Minutes of the discussions in minutes released Wednesday showed that while Fed officials decided to keep a key rate unchanged at their Jan. 31-Feb. 1 meeting, there was growing concern about inflation if the economy out-performed expectations.
“Several” Fed officials expressed worries that unemployment could fall substantially below the Fed’s 4.8 percent unemployment goal. That could trigger inflation pressures that would require the Fed to boost rates at a faster pace than financial markets currently expect. Unemployment in December was 4.7 percent although it inched back up to 4.8 percent in January.
Most economists had indicated they did not foresee a rate hike until June. But the discussion in the minutes might raise the possibility of a hike as soon as March.
“Policymakers are clearly focused on the possibility of raising rates fairly soon,” said Mark Hamrick, senior economic analyst at Bankrate.com. “They’re being vague for a reason, of course. Since we’re told that their economic forecasts changed little since December, we can surmise that they’re still on track for as many as three rate hikes this year. We’ll know more when they release the updated summary of economic projections at the upcoming [Fed] meeting in mid-March.”
At the February meeting, the central bank left its key interest rate unchanged while noting that the economy was continuing to advance toward its twin objectives of maximum employment and inflation rising at a moderate annual rate of 2 percent.
The Fed in December boosted its key rate by a modest quarter-point to a new range of 0.5 percent to 0.75 percent. The Fed had waited a full year to raise rates for a second time after its initial rate hike in December 2015.
The Fed noted that even with the two small rate hikes, the Fed’s target for its benchmark federal funds rate — the interest that banks charge each other — remained at a historically low level. It is only slightly higher than the record low near zero where the rate was for seven years as the central bank struggled to jump-start growth in the wake of the worst economic downturn since the 1930s.
After the latest rate hike in December, the Fed issued an updated economic forecast which projected that the central bank expected to raise rates three times in 2017.
Many economists believe the Fed will raise rates between two and three times this year. One complicating factor is the uncertainty over how much of his ambitious economic program President Donald Trump will be able to get through Congress. His stimulus package includes tax cuts for businesses and individiuals, increased infrastructure spending and a roll back of regulations in such areas as banking.
“While the minutes don’t mention specific policies -- or even the president and Congress -- by name, the reference to ‘more expansionary fiscal policy’ is a nod to President Trump’s hopes to give economic growth a substantial lift,” Hamrick said. “If successful, that could translate to a steeper trajectory of rate hikes down the road, probably not before 2018. That’s a big if.”

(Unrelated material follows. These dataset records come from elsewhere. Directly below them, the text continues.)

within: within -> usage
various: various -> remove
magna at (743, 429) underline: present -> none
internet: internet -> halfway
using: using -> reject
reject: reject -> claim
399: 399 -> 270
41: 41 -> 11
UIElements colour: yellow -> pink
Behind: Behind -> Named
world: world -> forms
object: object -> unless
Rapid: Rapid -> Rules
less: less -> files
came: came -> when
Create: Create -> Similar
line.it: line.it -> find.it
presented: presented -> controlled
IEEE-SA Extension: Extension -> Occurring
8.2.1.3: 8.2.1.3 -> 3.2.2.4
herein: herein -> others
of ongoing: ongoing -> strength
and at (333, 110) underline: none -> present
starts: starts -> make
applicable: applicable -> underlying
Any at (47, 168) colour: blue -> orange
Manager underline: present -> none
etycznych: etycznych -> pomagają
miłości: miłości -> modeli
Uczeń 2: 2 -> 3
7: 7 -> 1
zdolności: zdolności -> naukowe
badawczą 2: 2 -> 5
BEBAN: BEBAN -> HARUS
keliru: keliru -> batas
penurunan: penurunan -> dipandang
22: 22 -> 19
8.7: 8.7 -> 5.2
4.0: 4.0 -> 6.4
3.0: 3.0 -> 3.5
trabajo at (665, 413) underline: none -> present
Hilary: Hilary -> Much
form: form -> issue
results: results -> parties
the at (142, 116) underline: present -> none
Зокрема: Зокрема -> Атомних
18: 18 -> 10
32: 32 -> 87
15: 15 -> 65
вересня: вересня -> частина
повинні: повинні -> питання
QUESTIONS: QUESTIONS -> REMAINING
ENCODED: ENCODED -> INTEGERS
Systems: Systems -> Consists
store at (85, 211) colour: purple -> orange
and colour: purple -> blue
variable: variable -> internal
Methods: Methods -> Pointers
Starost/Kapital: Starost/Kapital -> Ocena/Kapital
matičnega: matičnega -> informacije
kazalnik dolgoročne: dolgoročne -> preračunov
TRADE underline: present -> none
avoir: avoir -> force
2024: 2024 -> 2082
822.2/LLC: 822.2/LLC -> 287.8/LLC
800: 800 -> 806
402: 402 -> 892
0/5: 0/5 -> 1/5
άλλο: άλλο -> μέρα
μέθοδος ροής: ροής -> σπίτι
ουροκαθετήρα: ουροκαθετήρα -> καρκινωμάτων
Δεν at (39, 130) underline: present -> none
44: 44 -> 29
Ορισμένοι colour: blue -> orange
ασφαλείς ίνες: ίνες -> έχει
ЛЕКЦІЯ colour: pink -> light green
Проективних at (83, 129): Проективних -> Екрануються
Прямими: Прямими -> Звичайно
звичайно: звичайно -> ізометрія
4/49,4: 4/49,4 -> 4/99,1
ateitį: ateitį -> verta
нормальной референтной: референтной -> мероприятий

Federal Reserve Chair Janet Yellen, delivering the Fed’s semiannual economic report to Congress, said last week that the economy remains on track to achieve the Fed’s goals and noted the Fed’s December expectation of three rate hikes this year. But she did not signal when the next hike might occur.
“Whether it is March, or May or June ... I can’t tell you which meeting it would be,” Yellen told lawmakers.